– Чуть-чуть? То есть шататься из стороны в сторону и валяться в отключке на улице – это ты называешь "чуть-чуть"? Боб, говорю же, с тобой пьяным я гулять не буду, я серьезно. Когда ты пьян, всякое может случиться. Так что или я, или выпивка.
Второй воб – высокий парень со стрижкой под полу-битла – повернулся к Марсии.
– Ну, детка, ну ты же знаешь, не так часто мы и напиваемся… – Получив в ответ холодный взгляд, он разозлился. – И совершенно незачем было со всякой шпаной разгуливать, даже если вы на нас обиделись!
Смешинка как следует затянулся сигаретой, Джонни ссутулился, оттянул пальцами карманы, а я напрягся. Хорошо, что жизнь у нас несладкая – когда надо, можем очень сурово выглядеть. Смешинка оперся локтем на плечо Джонни.
– Ты кого там шпаной назвал?
– Слышишь, ты, грязила, нас там на заднем сидении еще четверо…
– Бедное сидение, – сообщил небу Смешинка.
– Если ты на драку нарываешься…
Смешинка вскинул бровь, отчего выглядеть стал только круче.
– В смысле, если я нарываюсь, то вас больше и морды вы нам набьете? А ну… – он схватил пустую бутылку, отбил у нее горлышко и дал его мне, потом вытащил из заднего кармана нож и щелкнул лезвием, – …рискни, приятель.
– Нет! – вскрикнула Черри. – Прекратите! – Она поглядела на Боба. – Мы поедем с вами домой. Подождите минуту.
– Ты чего? – спросил ее Смешинка. – Мы их не боимся.
Черри поежилась.
– Не выношу драк… Просто не выношу…
Я отвел ее в сторонку.
– Я бы не стал им бить, – сказал я и выбросил разбитую бутылку, – я бы в жизни никого не смог порезать…
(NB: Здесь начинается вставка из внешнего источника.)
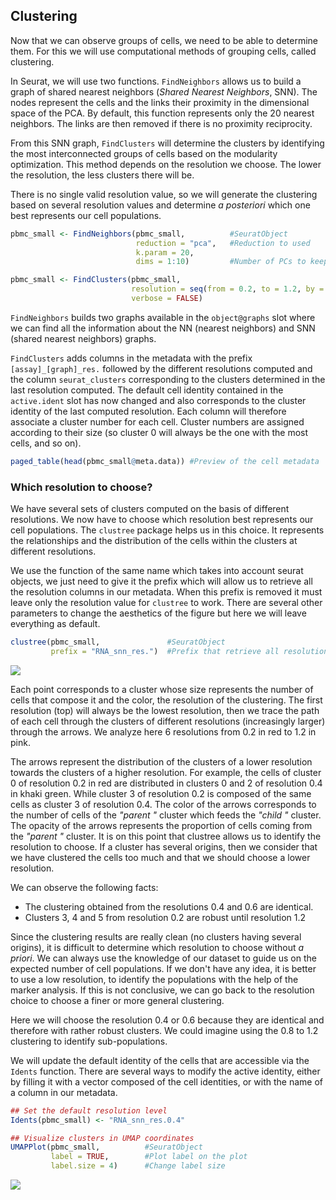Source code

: ## Clustering

Now that we can observe groups of cells, we need to be able to determine
them. For this we will use computational methods of grouping cells, called
clustering.

In Seurat, we will use two functions. `FindNeighbors` allows us to build a
graph of shared nearest neighbors (*Shared Nearest Neighbors*, SNN). The
nodes represent the cells and the links their proximity in the dimensional
space of the PCA. By default, this function represents only the 20 nearest
neighbors. The links are then removed if there is no proximity reciprocity.  

From this SNN graph, `FindClusters` will determine the clusters by identifying
the most interconnected groups of cells based on the modularity optimization.
This method depends on the resolution we choose. The lower the resolution,
the less clusters there will be.

There is no single valid resolution value, so we will generate the clustering
based on several resolution values and determine *a posteriori* which one best
represents our cell populations.

``` r
pbmc_small <- FindNeighbors(pbmc_small,          #SeuratObject
                            reduction = "pca",   #Reduction to used
                            k.param = 20,
                            dims = 1:10)         #Number of PCs to keep (previously determined)

pbmc_small <- FindClusters(pbmc_small,                                        #SeuratObject
                           resolution = seq(from = 0.2, to = 1.2, by = 0.2),  #Compute clustering with several resolutions (from 0.2 to 1.2 : values usually used)
                           verbose = FALSE)
```

`FindNeighbors` builds two graphs available in the `object@graphs` slot
where we can find all the information about the NN (nearest neighbors)
and SNN (shared nearest neighbors) graphs.  

`FindClusters` adds columns in the metadata with the prefix
`[assay]_[graph]_res.` followed by the different resolutions computed and
the column `seurat_clusters` corresponding to the clusters determined in
the last resolution computed. The default cell identity contained in the
`active.ident` slot has now changed and also corresponds to the cluster
identity of the last computed resolution. Each column will therefore
associate a cluster number for each cell. Cluster numbers are assigned
according to their size (so cluster 0 will always be the one with the
most cells, and so on).  

``` r
paged_table(head(pbmc_small@meta.data)) #Preview of the cell metadata
```

<div data-pagedtable="false">

<script data-pagedtable-source type="application/json">
{"columns":[{"label":[""],"name":["_rn_"],"type":[""],"align":["left"]},{"label":["orig.ident"],"name":[1],"type":["fct"],"align":["left"]},{"label":["nCount_RNA"],"name":[2],"type":["dbl"],"align":["right"]},{"label":["nFeature_RNA"],"name":[3],"type":["int"],"align":["right"]},{"label":["percent_mito"],"name":[4],"type":["dbl"],"align":["right"]},{"label":["RNA_snn_res.0.2"],"name":[5],"type":["fct"],"align":["left"]},{"label":["RNA_snn_res.0.4"],"name":[6],"type":["fct"],"align":["left"]},{"label":["RNA_snn_res.0.6"],"name":[7],"type":["fct"],"align":["left"]},{"label":["RNA_snn_res.0.8"],"name":[8],"type":["fct"],"align":["left"]},{"label":["RNA_snn_res.1"],"name":[9],"type":["fct"],"align":["left"]},{"label":["RNA_snn_res.1.2"],"name":[10],"type":["fct"],"align":["left"]},{"label":["seurat_clusters"],"name":[11],"type":["fct"],"align":["left"]}],"data":[{"1":"PBMC analysis","2":"2421","3":"781","4":"3.0152829","5":"0","6":"2","7":"2","8":"2","9":"5","10":"5","11":"5","_rn_":"AAACATACAACCAC-1"},{"1":"PBMC analysis","2":"4903","3":"1352","4":"3.7935958","5":"3","6":"3","7":"3","8":"3","9":"2","10":"2","11":"2","_rn_":"AAACATTGAGCTAC-1"},{"1":"PBMC analysis","2":"3149","3":"1131","4":"0.8891712","5":"0","6":"2","7":"2","8":"2","9":"0","10":"0","11":"0","_rn_":"AAACATTGATCAGC-1"},{"1":"PBMC analysis","2":"2639","3":"960","4":"1.7430845","5":"1","6":"1","7":"1","8":"1","9":"6","10":"6","11":"6","_rn_":"AAACCGTGCTTCCG-1"},{"1":"PBMC analysis","2":"981","3":"522","4":"1.2232416","5":"2","6":"6","7":"6","8":"6","9":"8","10":"8","11":"8","_rn_":"AAACCGTGTATGCG-1"},{"1":"PBMC analysis","2":"2164","3":"782","4":"1.6635860","5":"0","6":"2","7":"2","8":"2","9":"0","10":"0","11":"0","_rn_":"AAACGCACTGGTAC-1"}],"options":{"columns":{"min":{},"max":[10]},"rows":{"min":[10],"max":[10]},"pages":{}}}
  </script>

</div>

### Which resolution to choose?

We have several sets of clusters computed on the basis of different
resolutions. We now have to choose which resolution best represents
our cell populations. The `clustree` package helps us in this choice.
It represents the relationships and the distribution of the cells within
the clusters at different resolutions.

We use the function of the same name which takes into account seurat
objects, we just need to give it the prefix which will allow us to
retrieve all the resolution columns in our metadata. When this prefix
is removed it must leave only the resolution value for `clustree` to work.
There are several other parameters to change the aesthetics of the figure
but here we will leave everything as default.  

``` r
clustree(pbmc_small,               #SeuratObject
         prefix = "RNA_snn_res.")  #Prefix that retrieve all resolution to analyse in cell metadata slot
```

<img src="../images/Clustree-1.png" style="display: block; margin: auto;" />

Each point corresponds to a cluster whose size represents the number of
cells that compose it and the color, the resolution of the clustering.
The first resolution (top) will always be the lowest resolution, then we
trace the path of each cell through the clusters of different resolutions
(increasingly larger) through the arrows. We analyze here 6 resolutions
from 0.2 in red to 1.2 in pink.  

The arrows represent the distribution of the clusters of a lower resolution
towards the clusters of a higher resolution. For example, the cells of
cluster 0 of resolution 0.2 in red are distributed in clusters 0 and 2 of
resolution 0.4 in khaki green. While cluster 3 of resolution 0.2 is composed
of the same cells as cluster 3 of resolution 0.4. The color of the arrows
corresponds to the number of cells of the *"parent "* cluster which feeds
the *"child "* cluster. The opacity of the arrows represents the proportion
of cells coming from the *"parent "* cluster. It is on this point that
clustree allows us to identify the resolution to choose. If a cluster has
several origins, then we consider that we have clustered the cells too much
and that we should choose a lower resolution.

We can observe the following facts:

- The clustering obtained from the resolutions 0.4 and 0.6 are identical.
- Clusters 3, 4 and 5 from resolution 0.2 are robust until resolution 1.2

Since the clustering results are really clean (no clusters having several
origins), it is difficult to determine which resolution to choose without
*a priori*. We can always use the knowledge of our dataset to guide us on
the expected number of cell populations. If we don't have any idea, it is
better to use a low resolution, to identify the populations with the help
of the marker analysis. If this is not conclusive, we can go back to the
resolution choice to choose a finer or more general clustering.  

Here we will choose the resolution 0.4 or 0.6 because they are identical
and therefore with rather robust clusters. We could imagine using the 0.8
to 1.2 clustering to identify sub-populations.

We will update the default identity of the cells that are accessible via
the `Idents` function. There are several ways to modify the active identity,
either by filling it with a vector composed of the cell identities, or with
the name of a column in our metadata.

``` r
## Set the default resolution level
Idents(pbmc_small) <- "RNA_snn_res.0.4"

## Visualize clusters in UMAP coordinates
UMAPPlot(pbmc_small,          #SeuratObject
         label = TRUE,        #Plot label on the plot
         label.size = 4)      #Change label size
```

<img src="../images/SetIdents-1.png" style="display: block; margin: auto;" />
Мне нужно было ей это сказать, потому что я видел, какие у нее сделались глаза, когда Смешинка щелкнул ножом.
– Знаю, – тихо ответила она, – но все равно, мы лучше с ними поедем. Понибой… в общем… если мы с тобой где-нибудь встретимся, в школьном коридоре или где еще, не здоровайся, и дело тут не в тебе, а…
– Знаю, – сказал я.
– Нельзя, чтобы родители нас с вами увидели. Ты очень славный, и все такое…
– Да нормально все, – перебил ее я, хотя самому мне хотелось умереть и куда-нибудь закопаться. Ну или хотя бы, чтоб на мне была приличная рубашка. – Мы же в разных классах. Просто не забывай, что и мы тут тоже на закат глядеть любим.
Она вскинула голову.
– Я бы могла влюбиться в Далласа Уинстона, – сказала она. – Надеюсь, никогда его больше не увижу, не то влюблюсь.
И ушла. Голубой "мустанг" с ррр-ревом унесся прочь, а я так и остался стоять, разинув рот.
По пути домой мы почти не разговаривали. Я все хотел спросить Джонни, не эти ли вобы его избили, но так и не спросил. Джонни об этом никогда не заговаривал, ну и мы помалкивали.
– Ну что ж, надо сказать, девчонки были симпатичные, – зевнул Смешинка, когда мы присели на бордюр возле пустого поля.
Он вытащил из кармана бумажку и порвал ее.
– Чего там у тебя?
– Номер Марсии. Выдуманный, наверное. Совсем попятил – номерок у нее попросил. Похоже, я не протрезвел еще.
Значит, он все-таки пил. Смешинка был умный. Понимал, как дела обстоят.
– Вы по домам? – спросил он.
– Не прямо сейчас, – ответил я.
Мне хотелось выкурить еще сигаретку и поглядеть на звезды. Домой нужно было явиться к двенадцати, но мне казалось, времени еще куча.
– И чего я тебе эту бутылку сунул, сам не знаю, – сказал Смешинка, вставая. – У тебя бы рука не поднялась.
– Может, и поднялась бы, – сказал я. – Ты куда?
– Сыграю партейку в бильярд, а то и в покер. Может, напьюсь в сопли. Сам не знаю. До завтра!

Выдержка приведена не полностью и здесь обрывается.